Segment Start: EXTRACT PROVIDED

+=+=+=+=+=+=+=+=+=+=+=+=+=+=+=+=+=+=+=+=+=+=+=+=+=+=+=+=+=+=+=+=+=+=+=+=+=+=+=+

SPAM e-mail database (spambase):
Machine learning using strongly-typed GP

Copyright (C) 2001-2007
by Christian Gagne <cgagne@gmail.com>
and Marc Parizeau <parizeau@gel.ulaval.ca>

+=+=+=+=+=+=+=+=+=+=+=+=+=+=+=+=+=+=+=+=+=+=+=+=+=+=+=+=+=+=+=+=+=+=+=+=+=+=+=+


Getting started
===============

  Example is compiled in binary 'spambase'. Usage options is described by
  executing it with command-line argument '-OBusage'. The detailed help can
  also be obtained with argument '-OBhelp'.

Objective
=========

  Find a program the will successfully predict whether a given e-mail is spam
  or not from some extracted features.

Comments
========

  The evolved programs works on floating-point values AND Booleans values.
  The programs must return a Boolean value which must be true if e-mail is
  spam, and false otherwise.

  Don't expect too much from this program as it is quite basic and not oriented
  toward performance. It is given to illustrate the use of strongly-typed GP
  with Open BEAGLE. From a machine learning perspective, it is mainly wrong.

Terminal set
============

 IN0, IN1, ...  up to IN56, the e-mail features.      [Double]
 0 and 1, two Boolean constants.                      [Bool]
 Ephemeral constants randomly generated in $[0,100]$  [Double]

Function set
============

 AND               [Inputs: Bool,   Output: Bool]
 OR                [Input:  Bool,   Output: Bool]
 NOT               [Inputs: Bool,   Output: Bool]
 +                 [Inputs: Double, Output: Double]
 -                 [Inputs: Double, Output: Double]
 *                 [Inputs: Double, Output: Double]
 /                 [Inputs: Double, Output: Double]
 <                 [Inputs: Double, Output: Bool]
 ==                [Inputs: Double, Output: Bool]
 if-then-else      [1st Input: Bool, 2nd & 3rd Input: Double, Output: Double]

Fitness cases
=============

  A random sample of 400 e-mails over the database, re-chosen for
  each fitness evaluation.

Segment End: EXTRACT PROVIDED

EXERCISE PROMPT
Reproduce the spambase notes word for word, from "Getting started" to "some extracted features.".

Segment Start: INFORMATION SUPPLIED

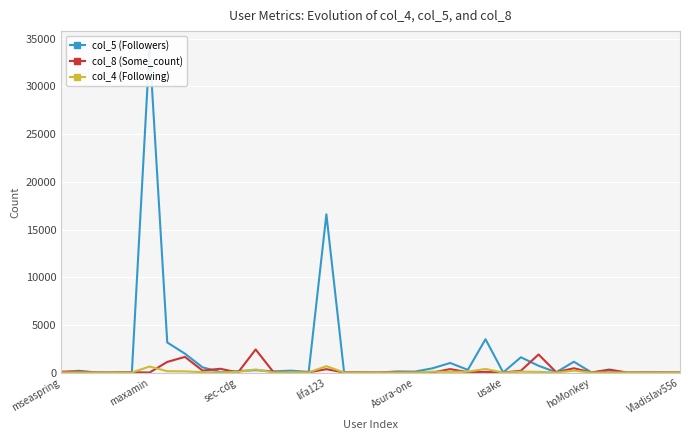

Where does the col_8 (Some_count) series first go above 35?

mseaspring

Segment End: INFORMATION SUPPLIED

RESPONSE
Getting started
===============

  Example is compiled in binary 'spambase'. Usage options is described by
  executing it with command-line argument '-OBusage'. The detailed help can
  also be obtained with argument '-OBhelp'.

Objective
=========

  Find a program the will successfully predict whether a given e-mail is spam
  or not from some extracted features.